- Description of the task
Return only the lines from the one containing "目前关系型数据库系统中查找最为常用和最为有效的索引。" to the end of the entries below, exactly as written, both ends included.

(Material provided begins)

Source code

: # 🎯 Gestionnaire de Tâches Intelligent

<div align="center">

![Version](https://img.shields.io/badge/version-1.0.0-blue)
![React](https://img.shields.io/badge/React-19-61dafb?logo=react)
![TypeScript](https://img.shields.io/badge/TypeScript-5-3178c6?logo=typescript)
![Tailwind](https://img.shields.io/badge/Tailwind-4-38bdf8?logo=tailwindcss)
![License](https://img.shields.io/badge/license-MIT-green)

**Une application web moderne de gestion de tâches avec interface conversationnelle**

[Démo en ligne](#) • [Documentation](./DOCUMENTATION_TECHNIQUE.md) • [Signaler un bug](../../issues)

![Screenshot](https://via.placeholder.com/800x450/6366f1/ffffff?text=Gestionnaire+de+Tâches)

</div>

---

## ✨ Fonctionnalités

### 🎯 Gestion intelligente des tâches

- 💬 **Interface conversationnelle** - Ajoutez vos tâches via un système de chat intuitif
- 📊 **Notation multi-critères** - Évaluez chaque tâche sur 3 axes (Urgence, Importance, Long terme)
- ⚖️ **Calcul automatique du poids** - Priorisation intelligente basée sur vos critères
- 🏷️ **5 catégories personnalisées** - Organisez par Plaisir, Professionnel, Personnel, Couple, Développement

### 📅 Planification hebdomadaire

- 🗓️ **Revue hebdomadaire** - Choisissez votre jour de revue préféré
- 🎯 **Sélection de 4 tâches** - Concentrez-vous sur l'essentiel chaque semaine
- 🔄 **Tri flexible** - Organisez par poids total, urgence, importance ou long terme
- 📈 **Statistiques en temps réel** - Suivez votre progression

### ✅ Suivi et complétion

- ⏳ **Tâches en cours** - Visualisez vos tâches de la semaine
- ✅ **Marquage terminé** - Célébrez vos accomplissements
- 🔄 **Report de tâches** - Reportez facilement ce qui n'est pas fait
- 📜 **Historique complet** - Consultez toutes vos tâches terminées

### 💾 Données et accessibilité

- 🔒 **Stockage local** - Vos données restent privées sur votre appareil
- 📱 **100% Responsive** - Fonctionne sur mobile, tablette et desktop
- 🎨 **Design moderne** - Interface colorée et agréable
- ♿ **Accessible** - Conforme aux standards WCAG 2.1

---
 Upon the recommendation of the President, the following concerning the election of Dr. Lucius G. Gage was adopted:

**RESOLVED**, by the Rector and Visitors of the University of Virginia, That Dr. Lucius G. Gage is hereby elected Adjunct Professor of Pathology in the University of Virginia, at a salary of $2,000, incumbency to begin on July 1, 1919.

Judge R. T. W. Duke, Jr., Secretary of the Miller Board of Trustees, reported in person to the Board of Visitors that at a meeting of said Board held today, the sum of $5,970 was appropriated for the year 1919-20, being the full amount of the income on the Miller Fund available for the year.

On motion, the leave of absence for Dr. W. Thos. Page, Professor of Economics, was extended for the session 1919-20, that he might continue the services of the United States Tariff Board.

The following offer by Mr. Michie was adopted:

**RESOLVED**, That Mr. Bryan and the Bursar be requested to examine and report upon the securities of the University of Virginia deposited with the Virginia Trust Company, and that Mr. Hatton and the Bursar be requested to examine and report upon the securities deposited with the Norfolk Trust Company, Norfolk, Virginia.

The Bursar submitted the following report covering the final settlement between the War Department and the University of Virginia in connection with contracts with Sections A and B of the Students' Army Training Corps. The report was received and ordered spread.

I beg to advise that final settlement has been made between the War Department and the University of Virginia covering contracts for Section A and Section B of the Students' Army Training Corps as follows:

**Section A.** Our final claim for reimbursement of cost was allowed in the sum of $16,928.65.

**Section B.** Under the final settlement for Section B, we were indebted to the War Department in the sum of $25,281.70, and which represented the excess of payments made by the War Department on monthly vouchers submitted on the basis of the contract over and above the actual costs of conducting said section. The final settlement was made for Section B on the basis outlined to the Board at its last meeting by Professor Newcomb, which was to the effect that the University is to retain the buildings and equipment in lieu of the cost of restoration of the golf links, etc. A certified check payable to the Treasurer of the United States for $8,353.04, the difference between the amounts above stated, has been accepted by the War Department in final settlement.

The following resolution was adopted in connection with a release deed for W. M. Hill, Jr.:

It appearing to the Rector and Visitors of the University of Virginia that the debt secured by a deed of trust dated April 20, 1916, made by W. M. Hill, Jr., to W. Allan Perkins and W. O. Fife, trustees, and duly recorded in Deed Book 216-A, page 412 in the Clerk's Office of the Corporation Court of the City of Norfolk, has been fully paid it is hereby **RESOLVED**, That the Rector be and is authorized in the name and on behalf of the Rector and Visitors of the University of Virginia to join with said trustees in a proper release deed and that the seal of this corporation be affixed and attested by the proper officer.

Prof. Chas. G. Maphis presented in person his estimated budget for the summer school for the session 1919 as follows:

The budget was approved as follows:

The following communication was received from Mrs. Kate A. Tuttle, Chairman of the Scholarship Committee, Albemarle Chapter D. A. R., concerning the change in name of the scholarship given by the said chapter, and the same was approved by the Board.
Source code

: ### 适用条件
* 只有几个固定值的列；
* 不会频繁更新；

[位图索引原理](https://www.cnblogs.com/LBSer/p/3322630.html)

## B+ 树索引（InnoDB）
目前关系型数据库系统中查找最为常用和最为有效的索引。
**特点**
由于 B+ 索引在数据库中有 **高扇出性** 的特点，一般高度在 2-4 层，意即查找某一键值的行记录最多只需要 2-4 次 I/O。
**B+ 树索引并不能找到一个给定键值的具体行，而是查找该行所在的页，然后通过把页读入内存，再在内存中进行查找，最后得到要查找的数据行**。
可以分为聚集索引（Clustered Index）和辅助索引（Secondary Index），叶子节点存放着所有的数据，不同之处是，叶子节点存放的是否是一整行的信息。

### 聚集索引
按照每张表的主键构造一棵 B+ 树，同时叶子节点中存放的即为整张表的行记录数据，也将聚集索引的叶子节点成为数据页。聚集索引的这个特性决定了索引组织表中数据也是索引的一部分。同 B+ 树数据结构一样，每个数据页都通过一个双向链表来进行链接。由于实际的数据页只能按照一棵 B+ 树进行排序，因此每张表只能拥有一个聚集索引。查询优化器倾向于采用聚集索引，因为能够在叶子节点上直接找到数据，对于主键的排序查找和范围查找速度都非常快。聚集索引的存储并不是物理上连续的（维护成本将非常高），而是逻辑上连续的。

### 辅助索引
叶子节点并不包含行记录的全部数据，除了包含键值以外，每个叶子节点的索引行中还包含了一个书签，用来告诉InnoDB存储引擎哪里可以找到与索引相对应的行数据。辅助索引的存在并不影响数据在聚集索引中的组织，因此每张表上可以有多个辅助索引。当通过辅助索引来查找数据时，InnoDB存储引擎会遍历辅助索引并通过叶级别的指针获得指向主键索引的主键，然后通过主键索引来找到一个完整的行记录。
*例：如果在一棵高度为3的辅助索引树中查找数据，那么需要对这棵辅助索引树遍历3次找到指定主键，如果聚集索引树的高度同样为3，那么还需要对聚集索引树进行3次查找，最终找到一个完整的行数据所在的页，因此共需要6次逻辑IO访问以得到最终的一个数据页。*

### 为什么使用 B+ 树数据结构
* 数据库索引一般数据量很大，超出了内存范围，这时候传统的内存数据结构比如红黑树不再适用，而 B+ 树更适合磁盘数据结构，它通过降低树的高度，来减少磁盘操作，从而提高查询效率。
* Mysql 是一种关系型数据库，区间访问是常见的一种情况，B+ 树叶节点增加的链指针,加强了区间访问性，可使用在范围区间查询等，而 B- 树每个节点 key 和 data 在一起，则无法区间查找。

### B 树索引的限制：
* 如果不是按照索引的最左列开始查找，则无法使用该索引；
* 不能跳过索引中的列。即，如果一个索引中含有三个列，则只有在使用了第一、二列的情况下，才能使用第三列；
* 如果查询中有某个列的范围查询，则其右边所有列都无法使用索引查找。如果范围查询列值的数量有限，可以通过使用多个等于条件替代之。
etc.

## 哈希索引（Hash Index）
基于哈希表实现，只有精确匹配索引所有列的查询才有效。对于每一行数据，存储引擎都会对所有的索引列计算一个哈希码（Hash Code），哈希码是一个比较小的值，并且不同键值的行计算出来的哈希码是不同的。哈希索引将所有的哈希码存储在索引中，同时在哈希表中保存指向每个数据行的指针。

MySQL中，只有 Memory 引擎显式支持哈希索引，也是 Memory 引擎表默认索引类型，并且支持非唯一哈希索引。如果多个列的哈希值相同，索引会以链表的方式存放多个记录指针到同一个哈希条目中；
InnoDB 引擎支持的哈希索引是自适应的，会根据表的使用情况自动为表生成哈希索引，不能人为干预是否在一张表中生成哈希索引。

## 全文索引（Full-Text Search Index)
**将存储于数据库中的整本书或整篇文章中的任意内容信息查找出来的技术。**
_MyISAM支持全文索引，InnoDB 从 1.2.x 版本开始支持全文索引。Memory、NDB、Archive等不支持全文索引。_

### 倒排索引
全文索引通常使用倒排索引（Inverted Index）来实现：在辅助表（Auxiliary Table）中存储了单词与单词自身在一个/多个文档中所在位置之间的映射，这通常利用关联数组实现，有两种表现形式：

(Material provided ends)

- Expected answer
目前关系型数据库系统中查找最为常用和最为有效的索引。
**特点**
由于 B+ 索引在数据库中有 **高扇出性** 的特点，一般高度在 2-4 层，意即查找某一键值的行记录最多只需要 2-4 次 I/O。
**B+ 树索引并不能找到一个给定键值的具体行，而是查找该行所在的页，然后通过把页读入内存，再在内存中进行查找，最后得到要查找的数据行**。
可以分为聚集索引（Clustered Index）和辅助索引（Secondary Index），叶子节点存放着所有的数据，不同之处是，叶子节点存放的是否是一整行的信息。

### 聚集索引
按照每张表的主键构造一棵 B+ 树，同时叶子节点中存放的即为整张表的行记录数据，也将聚集索引的叶子节点成为数据页。聚集索引的这个特性决定了索引组织表中数据也是索引的一部分。同 B+ 树数据结构一样，每个数据页都通过一个双向链表来进行链接。由于实际的数据页只能按照一棵 B+ 树进行排序，因此每张表只能拥有一个聚集索引。查询优化器倾向于采用聚集索引，因为能够在叶子节点上直接找到数据，对于主键的排序查找和范围查找速度都非常快。聚集索引的存储并不是物理上连续的（维护成本将非常高），而是逻辑上连续的。

### 辅助索引
叶子节点并不包含行记录的全部数据，除了包含键值以外，每个叶子节点的索引行中还包含了一个书签，用来告诉InnoDB存储引擎哪里可以找到与索引相对应的行数据。辅助索引的存在并不影响数据在聚集索引中的组织，因此每张表上可以有多个辅助索引。当通过辅助索引来查找数据时，InnoDB存储引擎会遍历辅助索引并通过叶级别的指针获得指向主键索引的主键，然后通过主键索引来找到一个完整的行记录。
*例：如果在一棵高度为3的辅助索引树中查找数据，那么需要对这棵辅助索引树遍历3次找到指定主键，如果聚集索引树的高度同样为3，那么还需要对聚集索引树进行3次查找，最终找到一个完整的行数据所在的页，因此共需要6次逻辑IO访问以得到最终的一个数据页。*

### 为什么使用 B+ 树数据结构
* 数据库索引一般数据量很大，超出了内存范围，这时候传统的内存数据结构比如红黑树不再适用，而 B+ 树更适合磁盘数据结构，它通过降低树的高度，来减少磁盘操作，从而提高查询效率。
* Mysql 是一种关系型数据库，区间访问是常见的一种情况，B+ 树叶节点增加的链指针,加强了区间访问性，可使用在范围区间查询等，而 B- 树每个节点 key 和 data 在一起，则无法区间查找。

### B 树索引的限制：
* 如果不是按照索引的最左列开始查找，则无法使用该索引；
* 不能跳过索引中的列。即，如果一个索引中含有三个列，则只有在使用了第一、二列的情况下，才能使用第三列；
* 如果查询中有某个列的范围查询，则其右边所有列都无法使用索引查找。如果范围查询列值的数量有限，可以通过使用多个等于条件替代之。
etc.

## 哈希索引（Hash Index）
基于哈希表实现，只有精确匹配索引所有列的查询才有效。对于每一行数据，存储引擎都会对所有的索引列计算一个哈希码（Hash Code），哈希码是一个比较小的值，并且不同键值的行计算出来的哈希码是不同的。哈希索引将所有的哈希码存储在索引中，同时在哈希表中保存指向每个数据行的指针。

MySQL中，只有 Memory 引擎显式支持哈希索引，也是 Memory 引擎表默认索引类型，并且支持非唯一哈希索引。如果多个列的哈希值相同，索引会以链表的方式存放多个记录指针到同一个哈希条目中；
InnoDB 引擎支持的哈希索引是自适应的，会根据表的使用情况自动为表生成哈希索引，不能人为干预是否在一张表中生成哈希索引。

## 全文索引（Full-Text Search Index)
**将存储于数据库中的整本书或整篇文章中的任意内容信息查找出来的技术。**
_MyISAM支持全文索引，InnoDB 从 1.2.x 版本开始支持全文索引。Memory、NDB、Archive等不支持全文索引。_

### 倒排索引
全文索引通常使用倒排索引（Inverted Index）来实现：在辅助表（Auxiliary Table）中存储了单词与单词自身在一个/多个文档中所在位置之间的映射，这通常利用关联数组实现，有两种表现形式：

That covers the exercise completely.